● WHAT IS NEEDED
Look through the listing below for the line containing "46: (618, 79, 1.94)". Copy it and each line after it up to and including the line containing "61: (715, 447, 1.92)", exactly, leaving out pictures.

● RECORDS PROVIDED
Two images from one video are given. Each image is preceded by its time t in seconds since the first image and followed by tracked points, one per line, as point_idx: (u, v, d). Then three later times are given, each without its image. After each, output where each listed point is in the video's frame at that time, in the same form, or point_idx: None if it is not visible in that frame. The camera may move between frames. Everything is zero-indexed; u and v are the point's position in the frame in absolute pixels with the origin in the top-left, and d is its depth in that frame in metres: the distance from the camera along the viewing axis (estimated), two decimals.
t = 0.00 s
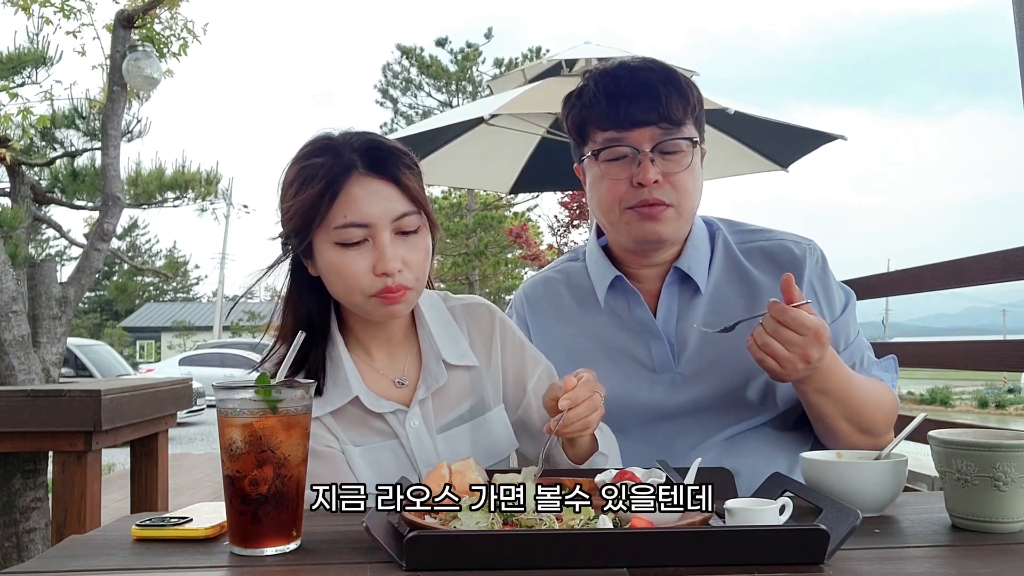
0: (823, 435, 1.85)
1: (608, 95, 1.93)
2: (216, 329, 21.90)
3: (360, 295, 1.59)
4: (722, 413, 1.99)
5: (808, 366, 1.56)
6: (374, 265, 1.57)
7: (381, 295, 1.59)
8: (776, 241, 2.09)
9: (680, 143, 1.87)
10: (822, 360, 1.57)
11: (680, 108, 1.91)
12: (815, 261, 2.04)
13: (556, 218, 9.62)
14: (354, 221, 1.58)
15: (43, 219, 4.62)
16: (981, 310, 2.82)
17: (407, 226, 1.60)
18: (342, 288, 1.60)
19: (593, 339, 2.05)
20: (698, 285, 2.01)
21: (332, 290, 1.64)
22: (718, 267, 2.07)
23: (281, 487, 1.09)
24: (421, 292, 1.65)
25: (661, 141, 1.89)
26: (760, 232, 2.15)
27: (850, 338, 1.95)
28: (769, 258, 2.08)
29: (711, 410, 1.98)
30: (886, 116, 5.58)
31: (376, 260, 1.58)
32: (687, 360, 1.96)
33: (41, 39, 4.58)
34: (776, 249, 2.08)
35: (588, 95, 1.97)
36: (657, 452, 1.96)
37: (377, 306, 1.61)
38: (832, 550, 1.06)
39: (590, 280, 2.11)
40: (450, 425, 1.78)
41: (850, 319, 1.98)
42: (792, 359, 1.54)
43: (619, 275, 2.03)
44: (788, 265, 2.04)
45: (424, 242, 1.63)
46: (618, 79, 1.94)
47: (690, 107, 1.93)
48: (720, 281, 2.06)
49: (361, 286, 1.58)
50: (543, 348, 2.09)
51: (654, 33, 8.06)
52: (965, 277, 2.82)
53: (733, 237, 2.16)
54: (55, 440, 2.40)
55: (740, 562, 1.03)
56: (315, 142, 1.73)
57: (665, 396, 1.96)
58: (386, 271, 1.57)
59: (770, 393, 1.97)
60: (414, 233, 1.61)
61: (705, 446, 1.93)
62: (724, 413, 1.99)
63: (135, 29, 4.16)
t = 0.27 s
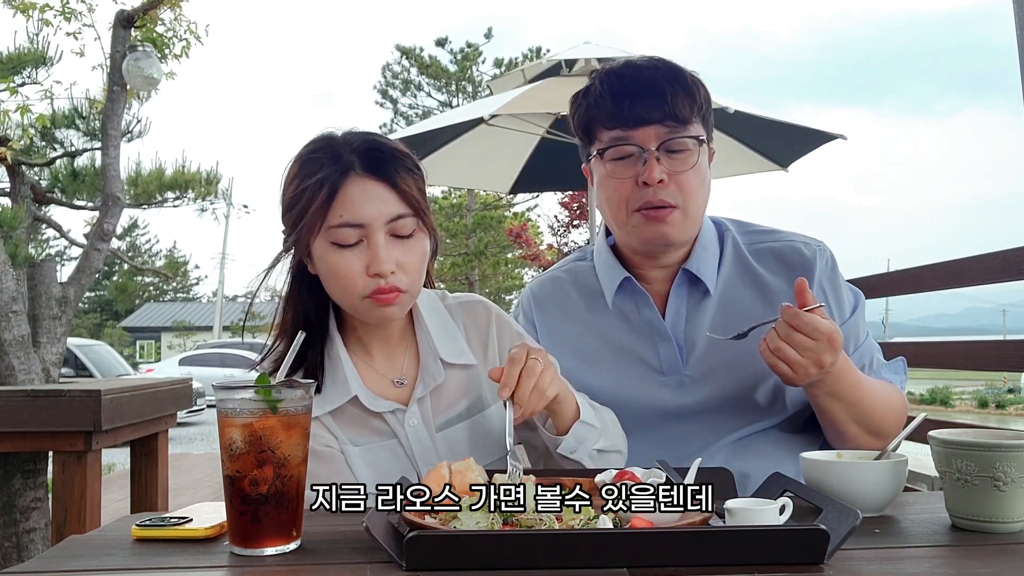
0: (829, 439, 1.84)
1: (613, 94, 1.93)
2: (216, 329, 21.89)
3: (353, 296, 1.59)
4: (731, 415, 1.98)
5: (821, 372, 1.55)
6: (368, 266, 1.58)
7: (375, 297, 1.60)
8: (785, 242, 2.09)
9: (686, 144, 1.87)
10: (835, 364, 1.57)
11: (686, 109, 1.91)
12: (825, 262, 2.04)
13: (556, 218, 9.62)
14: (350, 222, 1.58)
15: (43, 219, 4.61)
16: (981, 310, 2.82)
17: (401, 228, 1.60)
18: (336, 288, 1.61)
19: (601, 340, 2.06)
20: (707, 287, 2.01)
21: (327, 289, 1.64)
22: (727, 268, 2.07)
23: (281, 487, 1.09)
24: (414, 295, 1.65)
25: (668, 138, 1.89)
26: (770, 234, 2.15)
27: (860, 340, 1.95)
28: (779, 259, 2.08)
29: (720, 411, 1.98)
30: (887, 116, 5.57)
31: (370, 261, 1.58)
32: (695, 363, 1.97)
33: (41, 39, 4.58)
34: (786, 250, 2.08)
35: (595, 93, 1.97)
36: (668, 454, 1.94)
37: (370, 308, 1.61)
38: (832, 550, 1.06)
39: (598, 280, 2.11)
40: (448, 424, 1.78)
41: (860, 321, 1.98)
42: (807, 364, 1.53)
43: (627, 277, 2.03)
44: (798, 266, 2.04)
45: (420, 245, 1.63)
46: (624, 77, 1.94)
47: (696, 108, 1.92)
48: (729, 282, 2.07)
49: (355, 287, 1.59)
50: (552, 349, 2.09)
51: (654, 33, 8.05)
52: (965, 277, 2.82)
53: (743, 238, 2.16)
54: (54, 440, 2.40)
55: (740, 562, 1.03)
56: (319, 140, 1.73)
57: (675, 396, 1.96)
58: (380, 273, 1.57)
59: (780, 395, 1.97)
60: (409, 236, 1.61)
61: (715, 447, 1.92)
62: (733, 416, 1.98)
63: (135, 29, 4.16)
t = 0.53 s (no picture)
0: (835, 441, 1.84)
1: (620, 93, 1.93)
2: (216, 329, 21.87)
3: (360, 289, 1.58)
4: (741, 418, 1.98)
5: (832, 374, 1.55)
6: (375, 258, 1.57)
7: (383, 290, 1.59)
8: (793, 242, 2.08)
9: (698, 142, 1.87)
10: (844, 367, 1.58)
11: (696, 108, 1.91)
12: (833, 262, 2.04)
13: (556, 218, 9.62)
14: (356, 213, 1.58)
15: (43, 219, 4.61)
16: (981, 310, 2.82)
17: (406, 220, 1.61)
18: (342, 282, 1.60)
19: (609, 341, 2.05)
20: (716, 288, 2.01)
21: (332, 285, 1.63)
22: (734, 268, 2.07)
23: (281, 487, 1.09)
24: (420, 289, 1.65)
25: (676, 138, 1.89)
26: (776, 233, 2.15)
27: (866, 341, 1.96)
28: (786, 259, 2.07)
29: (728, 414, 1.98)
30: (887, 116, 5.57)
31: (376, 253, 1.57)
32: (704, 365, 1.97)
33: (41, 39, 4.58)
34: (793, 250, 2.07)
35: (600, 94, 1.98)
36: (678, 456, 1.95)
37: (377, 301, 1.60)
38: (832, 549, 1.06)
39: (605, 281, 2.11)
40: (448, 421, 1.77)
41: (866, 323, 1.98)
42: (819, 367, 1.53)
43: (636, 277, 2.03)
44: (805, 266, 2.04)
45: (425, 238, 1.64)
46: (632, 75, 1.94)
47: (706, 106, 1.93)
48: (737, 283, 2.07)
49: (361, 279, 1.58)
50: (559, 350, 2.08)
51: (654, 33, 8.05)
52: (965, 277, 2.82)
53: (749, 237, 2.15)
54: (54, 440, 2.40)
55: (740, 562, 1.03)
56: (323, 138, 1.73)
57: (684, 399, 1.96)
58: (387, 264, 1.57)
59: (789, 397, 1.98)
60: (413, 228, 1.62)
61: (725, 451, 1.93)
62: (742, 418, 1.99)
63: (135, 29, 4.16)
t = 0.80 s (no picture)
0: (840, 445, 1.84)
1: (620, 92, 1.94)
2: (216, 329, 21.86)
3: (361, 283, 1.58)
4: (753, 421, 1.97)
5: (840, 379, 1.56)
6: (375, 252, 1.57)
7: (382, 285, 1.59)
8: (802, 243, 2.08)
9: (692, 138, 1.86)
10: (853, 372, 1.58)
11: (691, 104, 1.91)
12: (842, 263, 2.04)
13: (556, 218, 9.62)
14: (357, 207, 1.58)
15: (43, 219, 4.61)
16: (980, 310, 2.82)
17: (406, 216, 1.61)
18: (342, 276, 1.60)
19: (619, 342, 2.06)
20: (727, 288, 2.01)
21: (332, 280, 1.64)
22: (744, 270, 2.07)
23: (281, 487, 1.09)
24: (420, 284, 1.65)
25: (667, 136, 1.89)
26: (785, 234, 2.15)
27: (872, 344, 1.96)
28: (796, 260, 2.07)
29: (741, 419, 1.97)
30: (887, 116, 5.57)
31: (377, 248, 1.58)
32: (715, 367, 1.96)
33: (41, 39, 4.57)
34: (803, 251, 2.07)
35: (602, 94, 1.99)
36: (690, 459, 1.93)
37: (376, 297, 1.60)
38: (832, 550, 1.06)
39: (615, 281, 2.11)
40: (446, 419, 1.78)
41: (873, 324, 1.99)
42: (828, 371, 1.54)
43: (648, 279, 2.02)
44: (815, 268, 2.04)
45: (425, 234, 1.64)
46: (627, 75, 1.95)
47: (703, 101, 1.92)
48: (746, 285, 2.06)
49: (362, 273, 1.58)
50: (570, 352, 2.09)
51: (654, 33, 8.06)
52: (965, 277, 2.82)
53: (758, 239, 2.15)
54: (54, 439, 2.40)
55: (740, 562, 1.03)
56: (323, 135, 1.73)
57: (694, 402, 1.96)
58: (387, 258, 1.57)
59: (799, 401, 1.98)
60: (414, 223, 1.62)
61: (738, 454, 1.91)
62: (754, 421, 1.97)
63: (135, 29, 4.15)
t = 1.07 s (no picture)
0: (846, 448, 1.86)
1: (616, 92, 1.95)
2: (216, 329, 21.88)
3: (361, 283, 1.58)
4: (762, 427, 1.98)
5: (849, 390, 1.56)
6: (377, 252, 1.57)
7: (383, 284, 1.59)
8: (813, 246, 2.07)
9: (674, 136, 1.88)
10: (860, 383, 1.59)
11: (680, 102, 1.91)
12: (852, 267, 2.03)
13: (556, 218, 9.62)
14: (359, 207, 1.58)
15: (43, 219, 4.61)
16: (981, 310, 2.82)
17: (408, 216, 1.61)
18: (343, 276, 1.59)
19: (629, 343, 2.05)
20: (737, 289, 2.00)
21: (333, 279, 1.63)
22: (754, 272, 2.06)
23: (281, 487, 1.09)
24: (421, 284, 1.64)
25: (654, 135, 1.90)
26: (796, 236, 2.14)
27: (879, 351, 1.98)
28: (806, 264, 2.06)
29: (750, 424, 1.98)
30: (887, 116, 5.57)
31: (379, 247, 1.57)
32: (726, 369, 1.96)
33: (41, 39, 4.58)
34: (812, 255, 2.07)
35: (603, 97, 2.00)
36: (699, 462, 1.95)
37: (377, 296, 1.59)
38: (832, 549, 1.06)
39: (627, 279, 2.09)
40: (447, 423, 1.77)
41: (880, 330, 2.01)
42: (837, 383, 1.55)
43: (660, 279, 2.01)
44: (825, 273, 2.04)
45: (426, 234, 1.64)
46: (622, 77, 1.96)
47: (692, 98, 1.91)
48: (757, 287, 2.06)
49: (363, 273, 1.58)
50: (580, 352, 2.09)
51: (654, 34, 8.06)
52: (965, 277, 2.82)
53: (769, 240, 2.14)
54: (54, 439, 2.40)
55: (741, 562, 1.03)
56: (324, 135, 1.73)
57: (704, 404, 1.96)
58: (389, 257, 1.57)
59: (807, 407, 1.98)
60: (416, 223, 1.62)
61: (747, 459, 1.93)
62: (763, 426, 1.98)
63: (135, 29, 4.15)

...

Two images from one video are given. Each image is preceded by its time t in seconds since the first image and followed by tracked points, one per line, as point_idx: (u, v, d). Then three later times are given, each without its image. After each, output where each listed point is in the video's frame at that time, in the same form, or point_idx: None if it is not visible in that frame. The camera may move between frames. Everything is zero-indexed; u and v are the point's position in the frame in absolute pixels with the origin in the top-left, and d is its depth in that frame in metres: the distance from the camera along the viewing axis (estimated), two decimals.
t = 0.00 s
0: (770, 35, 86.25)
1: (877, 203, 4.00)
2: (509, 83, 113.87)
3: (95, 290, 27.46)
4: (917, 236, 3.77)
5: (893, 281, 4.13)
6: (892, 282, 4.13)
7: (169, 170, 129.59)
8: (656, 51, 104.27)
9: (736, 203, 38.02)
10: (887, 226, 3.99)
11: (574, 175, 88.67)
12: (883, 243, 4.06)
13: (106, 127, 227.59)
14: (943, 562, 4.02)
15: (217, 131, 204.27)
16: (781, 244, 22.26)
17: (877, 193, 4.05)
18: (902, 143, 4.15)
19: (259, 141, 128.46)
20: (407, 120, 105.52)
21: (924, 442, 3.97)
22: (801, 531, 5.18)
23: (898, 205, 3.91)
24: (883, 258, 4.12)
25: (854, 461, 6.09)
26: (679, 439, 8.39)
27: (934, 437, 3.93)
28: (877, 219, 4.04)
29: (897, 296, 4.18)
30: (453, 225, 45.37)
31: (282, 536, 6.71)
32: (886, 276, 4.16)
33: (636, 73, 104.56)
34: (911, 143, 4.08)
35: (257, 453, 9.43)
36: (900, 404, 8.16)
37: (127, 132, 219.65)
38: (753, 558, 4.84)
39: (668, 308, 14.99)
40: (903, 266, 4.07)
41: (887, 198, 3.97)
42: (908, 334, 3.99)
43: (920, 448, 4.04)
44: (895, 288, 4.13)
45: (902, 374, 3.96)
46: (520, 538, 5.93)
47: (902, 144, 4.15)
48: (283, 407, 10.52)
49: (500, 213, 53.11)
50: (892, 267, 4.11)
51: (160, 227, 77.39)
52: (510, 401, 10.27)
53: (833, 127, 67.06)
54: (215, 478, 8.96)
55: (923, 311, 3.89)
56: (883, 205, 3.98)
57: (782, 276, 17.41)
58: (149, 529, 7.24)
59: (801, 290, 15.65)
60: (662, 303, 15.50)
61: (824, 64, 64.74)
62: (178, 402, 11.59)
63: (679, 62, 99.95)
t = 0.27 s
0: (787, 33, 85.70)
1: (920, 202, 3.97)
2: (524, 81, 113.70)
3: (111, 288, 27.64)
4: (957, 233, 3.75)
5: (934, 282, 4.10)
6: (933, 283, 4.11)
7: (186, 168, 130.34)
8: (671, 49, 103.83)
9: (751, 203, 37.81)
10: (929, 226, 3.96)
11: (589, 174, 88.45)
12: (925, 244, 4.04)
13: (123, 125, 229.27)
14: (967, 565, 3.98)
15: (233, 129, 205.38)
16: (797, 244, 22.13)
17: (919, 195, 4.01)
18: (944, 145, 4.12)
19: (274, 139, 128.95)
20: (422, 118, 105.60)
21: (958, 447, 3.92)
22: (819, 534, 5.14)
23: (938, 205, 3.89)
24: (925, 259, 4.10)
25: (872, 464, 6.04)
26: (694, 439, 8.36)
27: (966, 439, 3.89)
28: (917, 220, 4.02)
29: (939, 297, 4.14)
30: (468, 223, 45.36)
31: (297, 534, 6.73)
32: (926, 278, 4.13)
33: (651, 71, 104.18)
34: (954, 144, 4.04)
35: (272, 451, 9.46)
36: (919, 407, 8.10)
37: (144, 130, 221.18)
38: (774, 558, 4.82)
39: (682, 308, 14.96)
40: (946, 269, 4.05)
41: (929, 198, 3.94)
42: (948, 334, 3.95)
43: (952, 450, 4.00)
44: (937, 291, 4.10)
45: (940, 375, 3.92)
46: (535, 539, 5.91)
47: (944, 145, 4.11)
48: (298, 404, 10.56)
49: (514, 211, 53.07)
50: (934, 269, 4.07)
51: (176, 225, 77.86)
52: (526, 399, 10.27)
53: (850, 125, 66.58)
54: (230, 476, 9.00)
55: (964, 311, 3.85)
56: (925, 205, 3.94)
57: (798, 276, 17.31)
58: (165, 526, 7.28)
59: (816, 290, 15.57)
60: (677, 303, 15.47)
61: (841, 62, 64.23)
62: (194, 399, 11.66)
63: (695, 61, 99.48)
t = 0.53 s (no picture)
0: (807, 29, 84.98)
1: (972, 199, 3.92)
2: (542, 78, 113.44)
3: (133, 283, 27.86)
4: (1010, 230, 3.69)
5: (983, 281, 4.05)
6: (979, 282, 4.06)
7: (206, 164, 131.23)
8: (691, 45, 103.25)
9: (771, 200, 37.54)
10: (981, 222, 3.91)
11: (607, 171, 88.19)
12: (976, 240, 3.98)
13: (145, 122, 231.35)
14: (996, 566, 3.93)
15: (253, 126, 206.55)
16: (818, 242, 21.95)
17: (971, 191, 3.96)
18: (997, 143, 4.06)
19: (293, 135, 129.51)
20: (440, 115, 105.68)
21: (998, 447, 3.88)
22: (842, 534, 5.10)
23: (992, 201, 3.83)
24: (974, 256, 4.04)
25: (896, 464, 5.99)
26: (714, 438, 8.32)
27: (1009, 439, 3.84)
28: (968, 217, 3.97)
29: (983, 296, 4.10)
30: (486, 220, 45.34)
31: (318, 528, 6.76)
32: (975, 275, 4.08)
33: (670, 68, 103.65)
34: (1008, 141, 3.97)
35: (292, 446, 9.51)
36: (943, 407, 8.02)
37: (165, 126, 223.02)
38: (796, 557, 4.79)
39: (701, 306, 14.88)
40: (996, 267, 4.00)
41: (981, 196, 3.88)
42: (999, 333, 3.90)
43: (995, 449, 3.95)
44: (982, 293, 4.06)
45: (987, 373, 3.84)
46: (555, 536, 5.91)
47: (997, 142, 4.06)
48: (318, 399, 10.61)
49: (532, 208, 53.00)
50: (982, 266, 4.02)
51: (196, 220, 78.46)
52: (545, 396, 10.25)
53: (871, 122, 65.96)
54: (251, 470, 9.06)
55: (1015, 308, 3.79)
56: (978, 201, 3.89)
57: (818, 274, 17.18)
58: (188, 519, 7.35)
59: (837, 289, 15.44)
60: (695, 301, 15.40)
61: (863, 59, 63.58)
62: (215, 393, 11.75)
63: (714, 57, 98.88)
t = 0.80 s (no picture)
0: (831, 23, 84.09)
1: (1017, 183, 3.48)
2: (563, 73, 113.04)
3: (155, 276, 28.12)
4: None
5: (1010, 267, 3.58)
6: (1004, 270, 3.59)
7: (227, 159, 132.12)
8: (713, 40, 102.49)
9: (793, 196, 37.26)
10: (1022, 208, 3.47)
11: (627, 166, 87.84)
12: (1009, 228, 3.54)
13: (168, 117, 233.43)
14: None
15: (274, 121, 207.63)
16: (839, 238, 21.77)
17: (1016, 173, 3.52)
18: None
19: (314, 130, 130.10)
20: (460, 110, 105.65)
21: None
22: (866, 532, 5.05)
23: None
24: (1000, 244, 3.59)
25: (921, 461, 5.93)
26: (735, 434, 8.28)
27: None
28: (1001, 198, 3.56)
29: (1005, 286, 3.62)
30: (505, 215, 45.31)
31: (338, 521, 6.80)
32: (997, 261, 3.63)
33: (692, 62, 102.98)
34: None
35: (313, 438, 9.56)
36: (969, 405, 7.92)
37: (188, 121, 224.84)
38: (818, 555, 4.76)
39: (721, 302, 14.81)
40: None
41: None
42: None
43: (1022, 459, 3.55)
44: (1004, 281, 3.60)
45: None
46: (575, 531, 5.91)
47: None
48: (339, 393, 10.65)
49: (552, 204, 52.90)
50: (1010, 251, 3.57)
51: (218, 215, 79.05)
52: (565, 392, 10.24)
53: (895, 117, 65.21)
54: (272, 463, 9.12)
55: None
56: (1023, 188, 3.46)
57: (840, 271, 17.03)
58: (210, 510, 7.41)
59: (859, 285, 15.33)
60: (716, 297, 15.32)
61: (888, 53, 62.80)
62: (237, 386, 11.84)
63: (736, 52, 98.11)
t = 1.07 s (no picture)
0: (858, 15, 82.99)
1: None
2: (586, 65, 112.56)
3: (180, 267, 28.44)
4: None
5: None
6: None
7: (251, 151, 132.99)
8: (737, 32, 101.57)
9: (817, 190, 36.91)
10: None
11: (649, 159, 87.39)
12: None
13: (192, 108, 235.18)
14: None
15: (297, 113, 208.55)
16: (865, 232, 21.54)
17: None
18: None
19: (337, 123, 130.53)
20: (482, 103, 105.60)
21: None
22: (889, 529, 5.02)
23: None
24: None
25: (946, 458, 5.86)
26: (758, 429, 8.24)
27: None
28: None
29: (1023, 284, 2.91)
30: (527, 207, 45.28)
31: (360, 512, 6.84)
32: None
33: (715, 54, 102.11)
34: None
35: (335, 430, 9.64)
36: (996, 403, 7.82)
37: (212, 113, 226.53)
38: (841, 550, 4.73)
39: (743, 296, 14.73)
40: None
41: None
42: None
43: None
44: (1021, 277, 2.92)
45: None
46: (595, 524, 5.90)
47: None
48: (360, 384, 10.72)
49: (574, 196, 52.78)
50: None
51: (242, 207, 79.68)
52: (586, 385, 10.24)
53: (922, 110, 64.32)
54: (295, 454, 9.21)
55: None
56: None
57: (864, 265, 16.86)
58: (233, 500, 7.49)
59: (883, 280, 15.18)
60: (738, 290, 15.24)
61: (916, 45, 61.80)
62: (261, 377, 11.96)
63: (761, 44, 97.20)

● RESULT
46: (618, 79, 1.94)
47: (690, 107, 1.93)
48: (720, 281, 2.06)
49: (361, 286, 1.58)
50: (543, 348, 2.09)
51: (654, 33, 8.06)
52: (965, 277, 2.82)
53: (733, 237, 2.16)
54: (55, 440, 2.40)
55: (740, 562, 1.03)
56: (315, 142, 1.73)
57: (665, 396, 1.96)
58: (386, 271, 1.57)
59: (770, 393, 1.97)
60: (414, 233, 1.61)
61: (705, 446, 1.93)
62: (724, 413, 1.99)
63: (135, 29, 4.16)
t = 0.27 s
0: (829, 439, 1.84)
1: (613, 94, 1.93)
2: (216, 329, 21.89)
3: (353, 296, 1.59)
4: (731, 415, 1.98)
5: (821, 372, 1.55)
6: (368, 266, 1.58)
7: (375, 297, 1.60)
8: (785, 242, 2.09)
9: (686, 144, 1.87)
10: (835, 364, 1.57)
11: (686, 109, 1.91)
12: (825, 262, 2.04)
13: (556, 218, 9.62)
14: (350, 222, 1.58)
15: (43, 219, 4.61)
16: (981, 310, 2.82)
17: (401, 228, 1.60)
18: (336, 288, 1.61)
19: (601, 340, 2.06)
20: (707, 287, 2.01)
21: (327, 289, 1.64)
22: (727, 268, 2.07)
23: (281, 487, 1.09)
24: (414, 295, 1.65)
25: (668, 138, 1.89)
26: (770, 234, 2.15)
27: (860, 340, 1.95)
28: (779, 259, 2.08)
29: (720, 411, 1.98)
30: (887, 116, 5.57)
31: (370, 261, 1.58)
32: (695, 363, 1.97)
33: (41, 39, 4.58)
34: (786, 250, 2.08)
35: (595, 93, 1.97)
36: (668, 454, 1.94)
37: (370, 308, 1.61)
38: (832, 550, 1.06)
39: (598, 280, 2.11)
40: (448, 424, 1.78)
41: (860, 321, 1.98)
42: (807, 364, 1.53)
43: (627, 277, 2.03)
44: (798, 266, 2.04)
45: (420, 245, 1.63)
46: (624, 77, 1.94)
47: (696, 108, 1.92)
48: (729, 282, 2.07)
49: (355, 287, 1.59)
50: (552, 349, 2.09)
51: (654, 33, 8.05)
52: (965, 277, 2.82)
53: (743, 238, 2.16)
54: (54, 440, 2.40)
55: (740, 562, 1.03)
56: (319, 140, 1.73)
57: (675, 396, 1.96)
58: (380, 273, 1.57)
59: (780, 395, 1.97)
60: (409, 236, 1.61)
61: (715, 447, 1.92)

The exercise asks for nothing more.